Under my base-case scenario, the business’s fair value is around $2.6 trillion. This is 38% higher than the current market cap, indicating a substantial upside potential. Therefore, I upgrade my target price from $186 to $248.
I also want to emphasize that the stock is undervalued even under less optimistic assumptions. For instance, if I downgrade the next decade’s revenue CAGR to 9% and FCF expansion rate to 75 basis points, the fair value of the business is still slightly below $2 billion. Therefore, I believe that the margin of safety is solid at current share price levels.
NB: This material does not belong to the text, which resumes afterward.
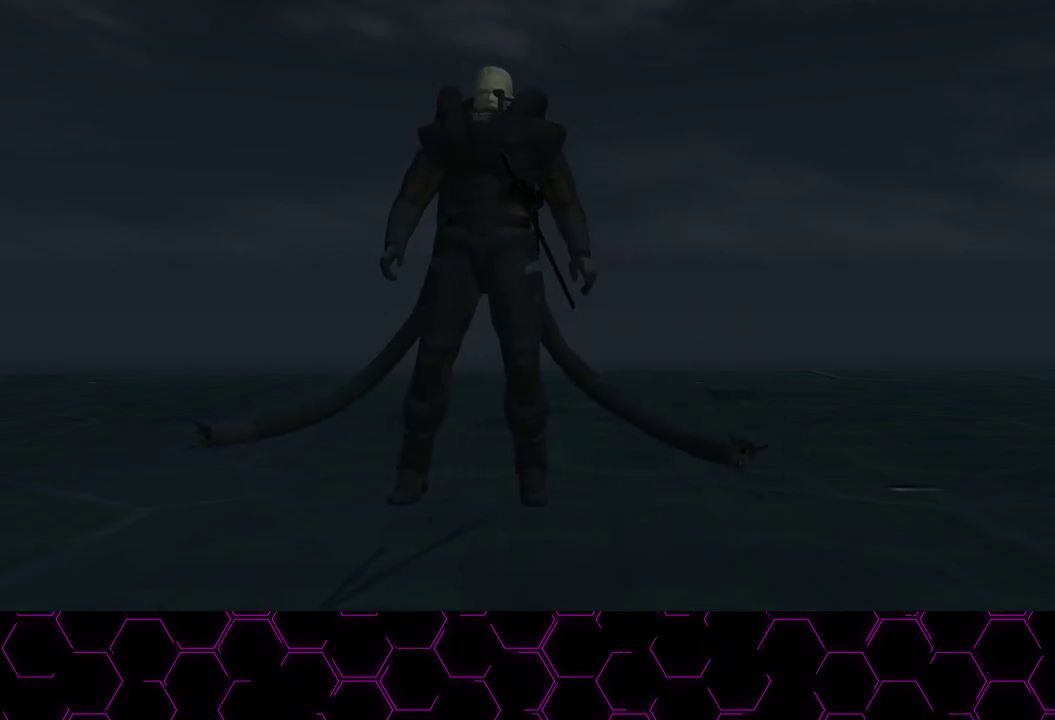
{"buttons": ["SQUARE"], "left_stick": "center", "right_stick": "center", "events": [[67, "CIRCLE", "up"], [133, "CROSS", "down"], [217, "CROSS", "up"], [267, "TRIANGLE", "down"], [383, "TRIANGLE", "up"], [450, "SQUARE", "down"]]}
To conclude, I think that both valuation ratios and the DCF approach demonstrate that AMZN is attractively valued. The stock is undervalued even with pessimistic growth and FCF improvement assumptions, which suggests solid margin of safety.
Risks update
The AI frenzy continues fueling the stock market rally and the S&P 500 (SPX) has hit new all-time highs multiple times this year. While I do not consider the current situation in the stock market as a bubble, history teaches us that corrections after relentless rallies are inevitable. According to the Fear & Greed indicator from CNN, we are currently not very far from the “Extreme Greed” which indicates that the stock market is highly likely overbought. That said, the probability of the correction is elevated and since AMZN is not in the vacuum, the stock is likely to follow the broader market in case of a temporary drawdown.
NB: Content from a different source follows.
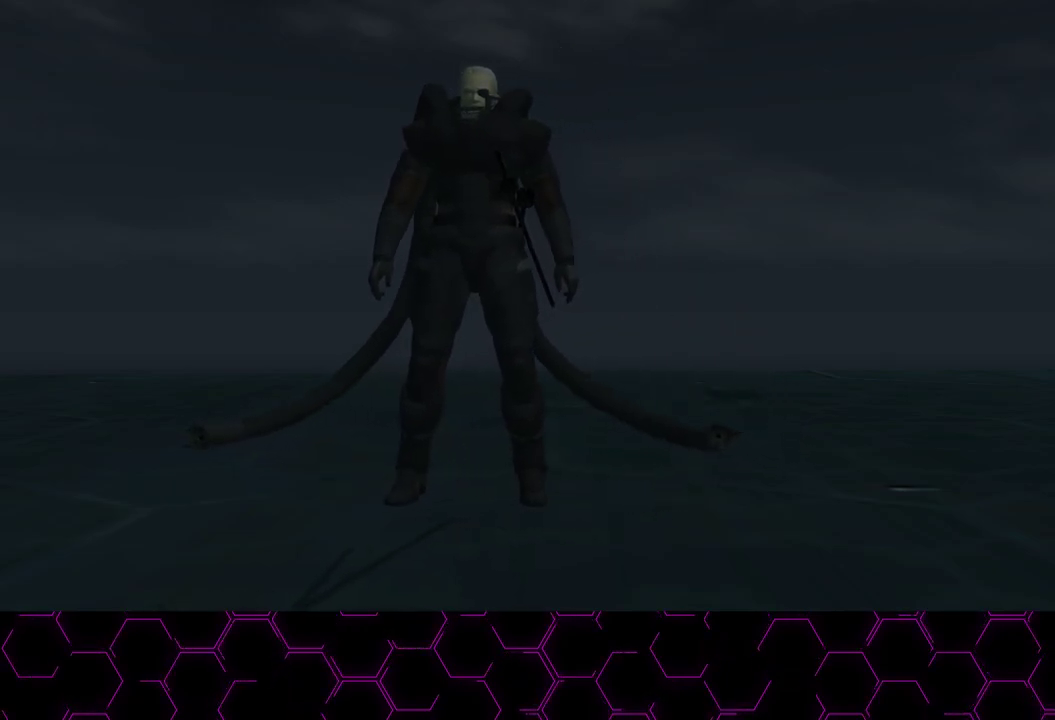
{"buttons": [], "left_stick": "center", "right_stick": "center", "events": [[17, "SQUARE", "up"], [83, "CIRCLE", "down"], [150, "CIRCLE", "up"], [233, "CROSS", "down"], [300, "CROSS", "up"], [383, "TRIANGLE", "down"], [467, "TRIANGLE", "up"]]}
Having a number one position in cloud business does not mean that AWS is free from competition. The company’s cloud business is pursued by giants like Microsoft (MSFT) and Google (GOOG), which are formidable competitors. And if Google’s Cloud business is lagging notably in terms of the market share, Microsoft is closing the gap and gained 2% market share in Q4 2023. You should not be a generative AI guru to understand that ChatGPT is by far the most widely spread name among all the peer chatbots. Thanks to its partnership with OpenAI, Microsoft is in the pole position of using ChatGPT’s algorithms and integrating them with its products, including the Azure cloud service. While Anthropic’s new chatbot release, which I mentioned in “Recent developments” suggests that it is comparable with ChatGPT across key technological metrics, there is a great extent of uncertainty whether its Claude solution will become as popular as ChatGPT became within just few months. The competition risk in cloud is elevated, but I like that Amazon is addressing this risk with innovation, which I described above. Moreover, the seven percentage points gap between Amazon and Microsoft in terms of cloud market share is quite wide and dethroning AWS does not look feasible considering the management’s focus on AI.
Bottom line
To conclude, I reiterate my “Strong Buy” rating for AMZN. The company continues focusing on innovation to protect its leadership in cloud and e-commerce and both these lines of business are highly likely to benefit from the generative AI capabilities expansion. I see great synergetic potential for both segments and my valuation analysis suggests that the stock is deeply undervalued.
Analyst’s Disclosure: I/we have a beneficial long position in the shares of AMZN either through stock ownership, options, or other derivatives. I wrote this article myself, and it expresses my own opinions. I am not receiving compensation for it (other than from Seeking Alpha). I have no business relationship with any company whose stock is mentioned in this article.